La risposta del ministro
Salvini ha aperto in diretta Facebook la busta consegnatagli da carabinieri e inviata dalla Procura di Palermo. “Non mi ritengo né un sequestratore né un eversore. E magari mi assolvono”, ha detto poco prima di aprire il plico. “Per me – ha proseguito – è un’esperienza nuova e ci tengo a condividerla con voi”, dice. Poi ha letto il contenuto, in cui il ministro viene informato che si sta procedendo ad “indagini preliminari” nei suoi confronti per il reato “commesso fino al 25 agosto 2018”. “Dovrebbe essere il sequestro di persona aggravato dal fatto che io sia un pubblico ufficiale, dal fatto che ci fossero dei minori a bordo e dal fatto che si sia protratto per diversi giorni. Sono almeno 15 anni, a cui si bisogna aggiungere le aggravanti”. “Grazie ai magistrati, grazie al procuratore di Genova, grazie a tutti: mi date solo più forza”.

“Non sono terrorizzato”

“Qui c’e’ un organo dello Stato che indaga un altro organo dello Stato, con la piccolissima differenza che questo organo dello Stato e’ stato eletto da voi. A questo ministro avete chiesto di controllare i confini, contrastare gli sbarchi clandestini. Non sono preoccupato ne’ terrorizzato. continuero’ a fare oggi, domani e in futuro. Non mi toglie il sonno; ecco, lo appendo qua”. Così Salvini sull’iniziativa della procura di Palermo, concludendo: “Non mollo di un millimetro, non si molla di un millimetro, se gli italiani mi chiedono di andare avanti, io vado avanti. E se domani dovesse arrivare un’altra nave, non sbarcano. In questo ufficio si sta facendo quello che altri in 5 anni non hanno fatto. Grazie al procuratore di Palermo, di Agrigento e di Genova, rispetto il vostro lavoro, fate bene e in fretta. Un bacione e buon venerdi’ sera a tutti”.

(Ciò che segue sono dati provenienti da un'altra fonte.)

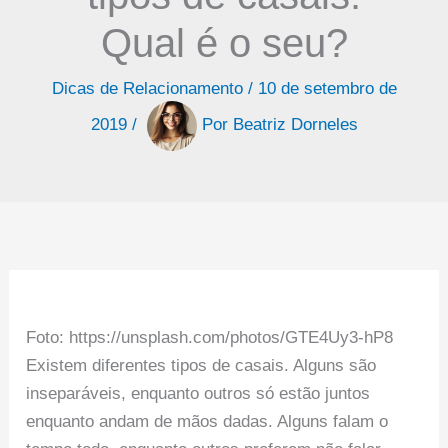
Qual é o seu?
Dicas de Relacionamento
/
10 de setembro de
2019
/
Por
Beatriz Dorneles
Foto: https://unsplash.com/photos/GTE4Uy3-hP8
Existem diferentes tipos de casais. Alguns são
inseparáveis, enquanto outros só estão juntos
enquanto andam de mãos dadas. Alguns falam o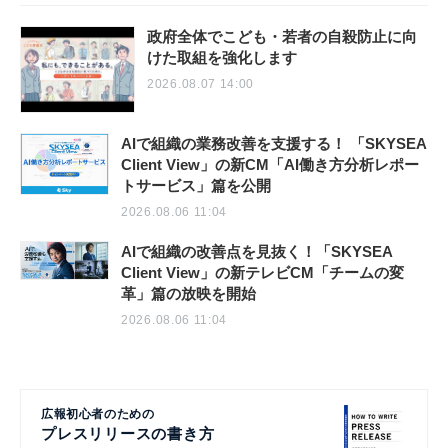
政府全体でこども・若者の自殺防止に向
けた取組を強化します
2026.08.07 14:00
AIで組織の業務改善を支援する！ 「SKYSEA
Client View」の新CM「AI働き方分析レポー
トサービス」篇を公開
2026.08.06 11:04
AIで組織の改善点を見抜く！「SKYSEA
Client View」の新テレビCM「チームの変
革」篇の放映を開始
2026.08.06 11:04
広報初心者のための
プレスリリースの書き方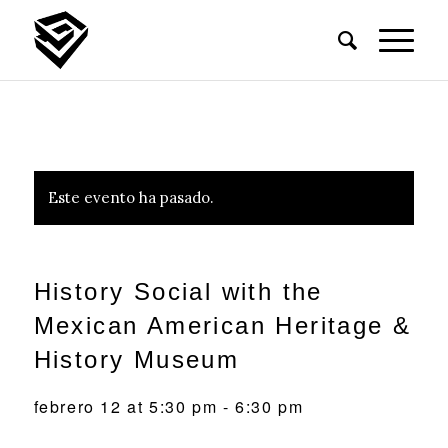
Este evento ha pasado.
History Social with the
Mexican American Heritage &
History Museum
febrero 12 at 5:30 pm
-
6:30 pm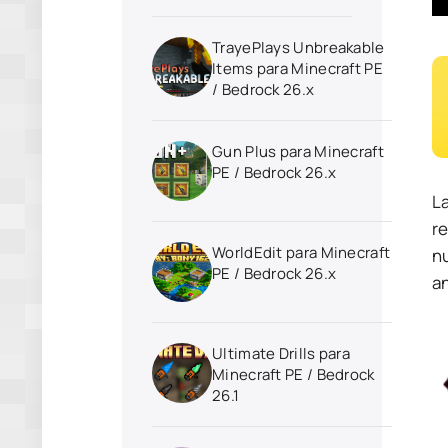
TrayePlays Unbreakable
Items para Minecraft PE
/ Bedrock 26.x
Gun Plus para Minecraft
PE / Bedrock 26.x
L
r
WorldEdit para Minecraft
n
PE / Bedrock 26.x
a
Ultimate Drills para
Minecraft PE / Bedrock
26.1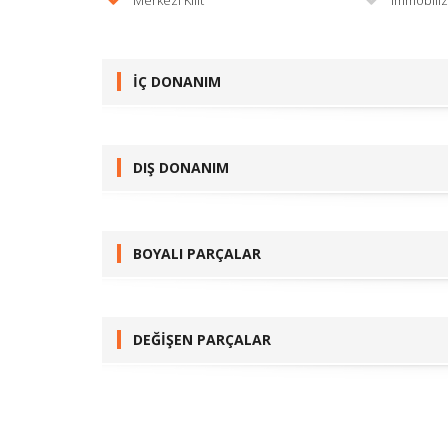
Merkezi Kilit
Immobili
İÇ DONANIM
DIŞ DONANIM
BOYALI PARÇALAR
DEĞİŞEN PARÇALAR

La Procura precisa: da noi nessuna indagine
“Questo ufficio ha richiesto al tribunale di Palermo, collegio speciale per i reati cosiddetti ministeriali, di procedere ad indagini preliminari nei confronti del ministro dell’Interno, sen. Matteo Salvini, per il reato di sequestro di persona aggravato (artt. 81 e 605, commi 1, 2n. 2 e cod. Pen), commesso nel territorio siciliano fino al 25 agosto 2018, in pregiudizio di numerosi soggetti stranieri; ciò, in ossequio alle disposizioni della legge costituzionale n. 1 del 1989 e della legge n. 219 del 1989”. Lo scrive in una nota la Procura di Palermo. “Dell’avvio di tale procedura è stato dato avviso al sen. Salvini – si legge nella nota – ed è in corso la notifica degli avvisi ai soggetti da ritenersi persone offese del reato ipotizzato, come previsto dalla legge costituzionale sopra citata. Ai sensi delle sopra indicate disposizioni di legge, la competenza a svolgere le indagini appartiene al c.d. tribunale dei ministri; nessun atto di indagine è stato quindi compiuto da questa Procura, che ha pertanto proceduto esclusivamente sulla base degli atti ricevuti e degli elementi, in fatto e in diritto, allo stato dagli stessi ricavabili”.